● EXTRAIT À LIRE:
=====

Lu sur Rapports de Force :

Le 24 avril 2019, Christophe Castaner officialisait la dissolution du Bastion Social, organisation néofasciste française créée en 2017. Dans plusieurs des villes où elle était implantée, ses militants ne tardent pas à se réorganiser. Mais en fonction des endroits, les reconstitutions aboutissent ou tournent court. État des lieux.

Avec six antennes dans plusieurs grandes villes françaises,le Bastion Social, mouvement néofasciste inspiré de CasaPound en Italie et dont la base militante française est en grande partie issue du GUD, avait le vent en poupe depuis son lancement en 2017. Son action lors de l’acte 3 des gilets jaunes à Paris met cependant un terme à son essor : ce 1er décembre 2019, l’organisation incite à la constitution d’un groupe armé. Selon Mediapart, dont la source est le renseignement territorial français, c’est ce qui lui vaudra une dissolution cinq mois plus tard. La décision étatique met un gros coup d’arrêt à la dynamique fasciste en France. « La dissolution a mis le désordre financier, posé des problèmes administratifs, cassé une dynamique », observe un militant antifasciste lyonnais. A cela s’ajoutent les condamnations pour violences écopées par ses membres à Lyon, Strasbourg, Marseille, Aix-en-Provence ou encore Clermont-Ferrand, qui amputent les nationalistes d’une part de leur troupes et peuvent décourager les moins impliqués.

=====

● ÉNONCÉ: Dans l'article ci-dessus sur la dissolution du Bastion Social, recopiez mot pour mot le passage qui s'ouvre sur les mots « Lu sur Rapports » et s'achève sur « État des lieux. ».

● DONNÉES ENREGISTRÉES:

=====

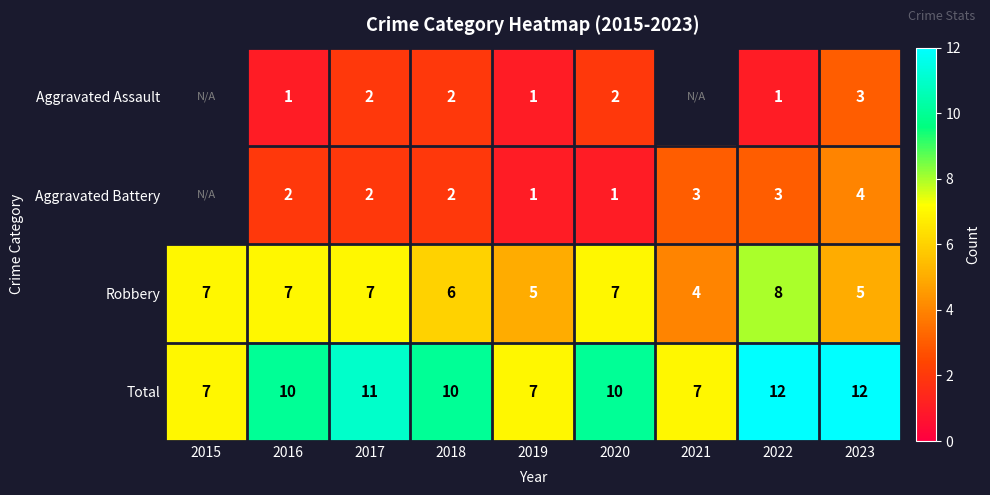

The Total series shows 7 at 2015. True or false?

True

=====

● VOTRE RÉPONSE:
Lu sur Rapports de Force :

Le 24 avril 2019, Christophe Castaner officialisait la dissolution du Bastion Social, organisation néofasciste française créée en 2017. Dans plusieurs des villes où elle était implantée, ses militants ne tardent pas à se réorganiser. Mais en fonction des endroits, les reconstitutions aboutissent ou tournent court. État des lieux.